** start of Material for the task **

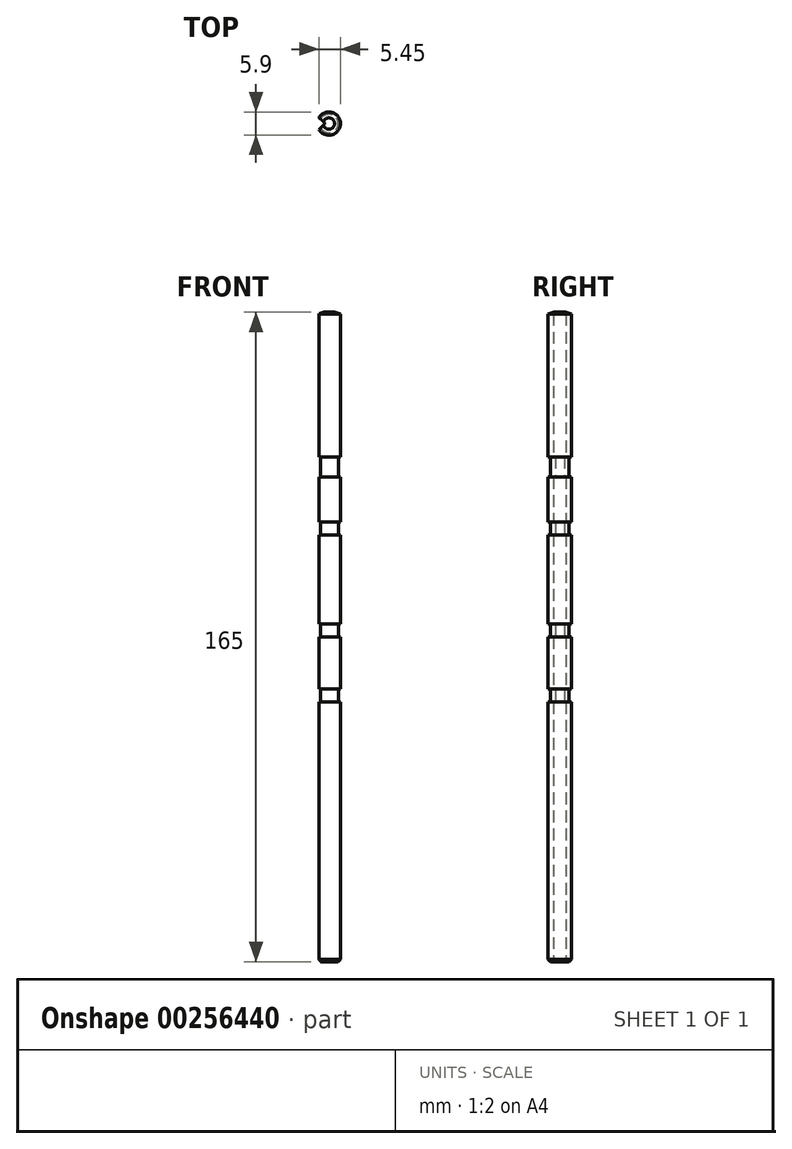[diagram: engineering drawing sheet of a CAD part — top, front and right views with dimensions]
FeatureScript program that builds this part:
annotation { "Feature Type Name" : "Feature", "Feature Type Description" : "" }
export const myFeature = defineFeature(function(context is Context, id is Id, definition is map)
    precondition{}
    {
        {
            var Q0;
            Q0=qCreatedBy(makeId("Top.planeOp"),FACE);
            var sketch = newSketch(context, id + "F0", { "sketchPlane" : qUnion([Q0])});
            skArc(sketch, "E0", {"start": v(-0.83, -0.52) * mm, "mid": v(0.98, 0) * mm, "end": v(-0.83, 0.52) * mm});
            skLineSegment(sketch, "E1", {"start": v(0.98, 0) * mm, "end": v(-0.32, 0) * mm, "construction": true});
            skLineSegment(sketch, "E2", {"start": v(-0.39, 0.07) * mm, "end": v(-0.83, 0.52) * mm});
            skLineSegment(sketch, "E3", {"start": v(-0.39, -0.07) * mm, "end": v(-0.83, -0.52) * mm});
            skPoint(sketch, "E4.visualSharp", {"position": v(-0.32, 0) * mm});
            skArc(sketch, "E4.filletArc", {"start": v(-0.39, -0.07) * mm, "mid": v(-0.36, 0) * mm, "end": v(-0.39, 0.07) * mm});
            skSolve(sketch);
        }
        {
            var Q0;
            Q0=makeQuery(id+"F0.imprint","IMPRINT",FACE,{"disambiguationData":[TD([[makeQuery(id+"F0.imprint","IMPRINT",EDGE,{"derivedFrom":sQuery(id+"F0.wireOp",EDGE,"E0")}),1.0]])]});
            extrude(context, id + "F1", {"entities" : qUnion([Q0]), "depth" : 55 * mm});
        }
        {
            var Q0;
            Q0=makeQuery(id+"F1.opExtrude","CAP_EDGE",EDGE,{"disambiguationData":[OSD([sQuery(id+"F0.wireOp",EDGE,"E0")])],"isStart":true});
            chamfer(context, id + "F2", {"entities" : qUnion([Q0]), "chamferType" : ChamferType.OFFSET_ANGLE, "width" : .2 * mm, "oppositeDirection" : false, "angle" : 45 * degree, "tangentPropagation" : true});
        }
        {
            var Q0;
            Q0=makeQuery(id+"F1.opExtrude","CAP_EDGE",EDGE,{"disambiguationData":[OSD([sQuery(id+"F0.wireOp",EDGE,"E0")])],"isStart":false});
            chamfer(context, id + "F3", {"entities" : qUnion([Q0]), "chamferType" : ChamferType.OFFSET_ANGLE, "width" : 0.13 * mm, "oppositeDirection" : false, "angle" : 75 * degree, "tangentPropagation" : true});
        }
        {
            var Q0;
            Q0=makeQuery(id+"F1.opExtrude","SWEPT_BODY",BODY,{"disambiguationData":[OSD([sQuery(id+"F0.wireOp",EDGE,"E0"),sQuery(id+"F0.wireOp",EDGE,"E2"),sQuery(id+"F0.wireOp",EDGE,"E3"),sQuery(id+"F0.wireOp",EDGE,"E4.filletArc")])]});
            var Q1;
            Q1=qCreatedBy(makeId("Origin.pointOp"),VERTEX);
            transform(context, id + "F4", {"entities" : qUnion([Q0]), "transformType" : TransformType.COPY});
        }
        {
            var Q0;
            Q0=makeQuery(id+"F4.opPattern","COPY",FACE,{"derivedFrom":makeQuery(id+"F1.opExtrude","CAP_FACE",FACE,{"disambiguationData":[OSD([sQuery(id+"F0.wireOp",EDGE,"E0"),sQuery(id+"F0.wireOp",EDGE,"E2"),sQuery(id+"F0.wireOp",EDGE,"E3"),sQuery(id+"F0.wireOp",EDGE,"E4.filletArc")])],"isStart":false}),"instanceName":"1"});
            cPlane(context, id + "F5", {"entities" : qUnion([Q0]), "cplaneType" : CPlaneType.OFFSET, "offset" : 18.85 * mm, "oppositeDirection" : true, "width" : 150 * mm, "height" : 150 * mm});
        }
        {
            var Q0;
            Q0=qCreatedBy(id+"F5.planeOp",FACE);
            var sketch = newSketch(context, id + "F6", { "sketchPlane" : qUnion([Q0])});
            skCircle(sketch, "E5", {"center": v(0, 0) * mm, "radius": 1.05 * mm});
            skCircle(sketch, "E6", {"center": v(0, 0) * mm, "radius": 0.8 * mm});
            skSolve(sketch);
        }
        {
            var Q0;
            Q0=makeQuery(id+"F6.imprint","IMPRINT",FACE,{"disambiguationData":[TD([[makeQuery(id+"F6.imprint","IMPRINT",EDGE,{"derivedFrom":sQuery(id+"F6.wireOp",EDGE,"E5")}),1.0]])]});
            extrude(context, id + "F7", {"entities" : qUnion([Q0]), "operationType" : NewBodyOperationType.REMOVE, "depth" : 1.1 * mm});
        }
        {
            var Q0;
            Q0=qCreatedBy(id+"F5.planeOp",FACE);
            cPlane(context, id + "F8", {"entities" : qUnion([Q0]), "cplaneType" : CPlaneType.OFFSET, "offset" : 5.5 * mm, "width" : 150 * mm, "height" : 150 * mm});
        }
        {
            var Q0;
            Q0=qCreatedBy(id+"F8.planeOp",FACE);
            var sketch = newSketch(context, id + "F9", { "sketchPlane" : qUnion([Q0])});
            skCircle(sketch, "E7", {"center": v(0, 0) * mm, "radius": 1.05 * mm});
            skCircle(sketch, "E8", {"center": v(0, 0) * mm, "radius": 0.8 * mm});
            skSolve(sketch);
        }
        {
            var Q0;
            Q0=makeQuery(id+"F9.imprint","IMPRINT",FACE,{"disambiguationData":[TD([[makeQuery(id+"F9.imprint","IMPRINT",EDGE,{"derivedFrom":sQuery(id+"F9.wireOp",EDGE,"E7")}),1.0]])]});
            extrude(context, id + "F10", {"entities" : qUnion([Q0]), "operationType" : NewBodyOperationType.REMOVE, "depth" : 1.1 * mm});
        }
        {
            var Q0;
            Q0=makeQuery(id+"F1.opExtrude","SWEPT_BODY",BODY,{"disambiguationData":[OSD([sQuery(id+"F0.wireOp",EDGE,"E0"),sQuery(id+"F0.wireOp",EDGE,"E2"),sQuery(id+"F0.wireOp",EDGE,"E3"),sQuery(id+"F0.wireOp",EDGE,"E4.filletArc")])]});
            transform(context, id + "F11", {"entities" : qUnion([Q0]), "transformType" : TransformType.TRANSLATION_3D, "dx" : 0 * mm, "dy" : 0 * mm, "dz" : 0 * mm, "makeCopy" : true});
        }
        {
            var Q0;
            Q0=makeQuery(id+"F11.opPattern","COPY",FACE,{"derivedFrom":makeQuery(id+"F1.opExtrude","CAP_FACE",FACE,{"disambiguationData":[OSD([sQuery(id+"F0.wireOp",EDGE,"E0"),sQuery(id+"F0.wireOp",EDGE,"E2"),sQuery(id+"F0.wireOp",EDGE,"E3"),sQuery(id+"F0.wireOp",EDGE,"E4.filletArc")])],"isStart":false}),"instanceName":"1"});
            cPlane(context, id + "F12", {"entities" : qUnion([Q0]), "cplaneType" : CPlaneType.OFFSET, "offset" : 33 * mm, "oppositeDirection" : true, "width" : 150 * mm, "height" : 150 * mm});
        }
        {
            var Q0;
            Q0=qCreatedBy(id+"F12.planeOp",FACE);
            var sketch = newSketch(context, id + "F13", { "sketchPlane" : qUnion([Q0])});
            skCircle(sketch, "E9", {"center": v(0, 0) * mm, "radius": 1.05 * mm});
            skCircle(sketch, "E10", {"center": v(0, 0) * mm, "radius": 0.8 * mm});
            skSolve(sketch);
        }
        {
            var Q0;
            Q0=makeQuery(id+"F13.imprint","IMPRINT",FACE,{"disambiguationData":[TD([[makeQuery(id+"F13.imprint","IMPRINT",EDGE,{"derivedFrom":sQuery(id+"F13.wireOp",EDGE,"E9")}),1.0]])]});
            extrude(context, id + "F14", {"entities" : qUnion([Q0]), "operationType" : NewBodyOperationType.REMOVE, "depth" : 1.1 * mm});
        }
        {
            var Q0;
            Q0=qCreatedBy(id+"F12.planeOp",FACE);
            cPlane(context, id + "F15", {"entities" : qUnion([Q0]), "cplaneType" : CPlaneType.OFFSET, "offset" : 5.5 * mm, "width" : 150 * mm, "height" : 150 * mm});
        }
        {
            var Q0;
            Q0=qCreatedBy(id+"F15.planeOp",FACE);
            var sketch = newSketch(context, id + "F16", { "sketchPlane" : qUnion([Q0])});
            skCircle(sketch, "E11", {"center": v(0, 0) * mm, "radius": 1.05 * mm});
            skCircle(sketch, "E12", {"center": v(0, 0) * mm, "radius": 0.8 * mm});
            skSolve(sketch);
        }
        {
            var Q0;
            Q0=makeQuery(id+"F16.imprint","IMPRINT",FACE,{"disambiguationData":[TD([[makeQuery(id+"F16.imprint","IMPRINT",EDGE,{"derivedFrom":sQuery(id+"F16.wireOp",EDGE,"E11")}),1.0]])]});
            extrude(context, id + "F17", {"entities" : qUnion([Q0]), "operationType" : NewBodyOperationType.REMOVE, "depth" : 1.1 * mm});
        }
        {
            var Q0;
            Q0=makeQuery(id+"F11.opPattern","COPY",FACE,{"derivedFrom":makeQuery(id+"F1.opExtrude","CAP_FACE",FACE,{"disambiguationData":[OSD([sQuery(id+"F0.wireOp",EDGE,"E0"),sQuery(id+"F0.wireOp",EDGE,"E2"),sQuery(id+"F0.wireOp",EDGE,"E3"),sQuery(id+"F0.wireOp",EDGE,"E4.filletArc")])],"isStart":false}),"instanceName":"1"});
            cPlane(context, id + "F18", {"entities" : qUnion([Q0]), "cplaneType" : CPlaneType.OFFSET, "offset" : 13.95 * mm, "oppositeDirection" : true, "width" : 150 * mm, "height" : 150 * mm});
        }
        {
            var Q0;
            Q0=qCreatedBy(id+"F18.planeOp",FACE);
            var sketch = newSketch(context, id + "F19", { "sketchPlane" : qUnion([Q0])});
            skCircle(sketch, "E13", {"center": v(0, 0) * mm, "radius": 0.98 * mm});
            skCircle(sketch, "E14", {"center": v(0, 0) * mm, "radius": 0.8 * mm});
            skSolve(sketch);
        }
        {
            var Q0;
            Q0=makeQuery(id+"F1.opExtrude","SWEPT_BODY",BODY,{"disambiguationData":[OSD([sQuery(id+"F0.wireOp",EDGE,"E0"),sQuery(id+"F0.wireOp",EDGE,"E2"),sQuery(id+"F0.wireOp",EDGE,"E3"),sQuery(id+"F0.wireOp",EDGE,"E4.filletArc")])]});
            transform(context, id + "F20", {"entities" : qUnion([Q0]), "transformType" : TransformType.TRANSLATION_3D, "dx" : 0 * mm, "dy" : 0 * mm, "dz" : 0 * mm, "makeCopy" : true});
        }
        {
            var Q0;
            Q0=makeQuery(id+"F19.imprint","IMPRINT",FACE,{"disambiguationData":[TD([[makeQuery(id+"F19.imprint","IMPRINT",EDGE,{"derivedFrom":sQuery(id+"F19.wireOp",EDGE,"E13")}),1.0]])]});
            extrude(context, id + "F21", {"entities" : qUnion([Q0]), "operationType" : NewBodyOperationType.REMOVE, "depth" : 1.1 * mm});
        }
        {
            var Q0;
            Q0=makeQuery(id+"F1.opExtrude","SWEPT_BODY",BODY,{"disambiguationData":[OSD([sQuery(id+"F0.wireOp",EDGE,"E0"),sQuery(id+"F0.wireOp",EDGE,"E2"),sQuery(id+"F0.wireOp",EDGE,"E3"),sQuery(id+"F0.wireOp",EDGE,"E4.filletArc")])]});
            var Q1;
            Q1=makeQuery(id+"F4.opPattern","COPY",BODY,{"derivedFrom":makeQuery(id+"F1.opExtrude","SWEPT_BODY",BODY,{"disambiguationData":[OSD([sQuery(id+"F0.wireOp",EDGE,"E0"),sQuery(id+"F0.wireOp",EDGE,"E2"),sQuery(id+"F0.wireOp",EDGE,"E3"),sQuery(id+"F0.wireOp",EDGE,"E4.filletArc")])]}),"instanceName":"1"});
            var Q2;
            Q2=makeQuery(id+"F11.opPattern","COPY",BODY,{"derivedFrom":makeQuery(id+"F1.opExtrude","SWEPT_BODY",BODY,{"disambiguationData":[OSD([sQuery(id+"F0.wireOp",EDGE,"E0"),sQuery(id+"F0.wireOp",EDGE,"E2"),sQuery(id+"F0.wireOp",EDGE,"E3"),sQuery(id+"F0.wireOp",EDGE,"E4.filletArc")])]}),"instanceName":"1"});
            var Q3;
            Q3=makeQuery(id+"F20.opPattern","COPY",BODY,{"derivedFrom":makeQuery(id+"F1.opExtrude","SWEPT_BODY",BODY,{"disambiguationData":[OSD([sQuery(id+"F0.wireOp",EDGE,"E0"),sQuery(id+"F0.wireOp",EDGE,"E2"),sQuery(id+"F0.wireOp",EDGE,"E3"),sQuery(id+"F0.wireOp",EDGE,"E4.filletArc")])]}),"instanceName":"1"});
            var Q4;
            Q4=qCreatedBy(makeId("Origin.pointOp"),VERTEX);
            transform(context, id + "F22", {"entities" : qUnion([Q0, Q1, Q2, Q3]), "transformType" : TransformType.SCALE_UNIFORMLY, "scale" : 3, "makeCopy" : false, "scalePoint" : qUnion([Q4])});
        }
    });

** end of Material for the task **

▶ [The exercise]: Pull out each line of the records that contains the string "VERTEX".

▶ [Finished exercise]:
            Q1=qCreatedBy(makeId("Origin.pointOp"),VERTEX);
            Q4=qCreatedBy(makeId("Origin.pointOp"),VERTEX);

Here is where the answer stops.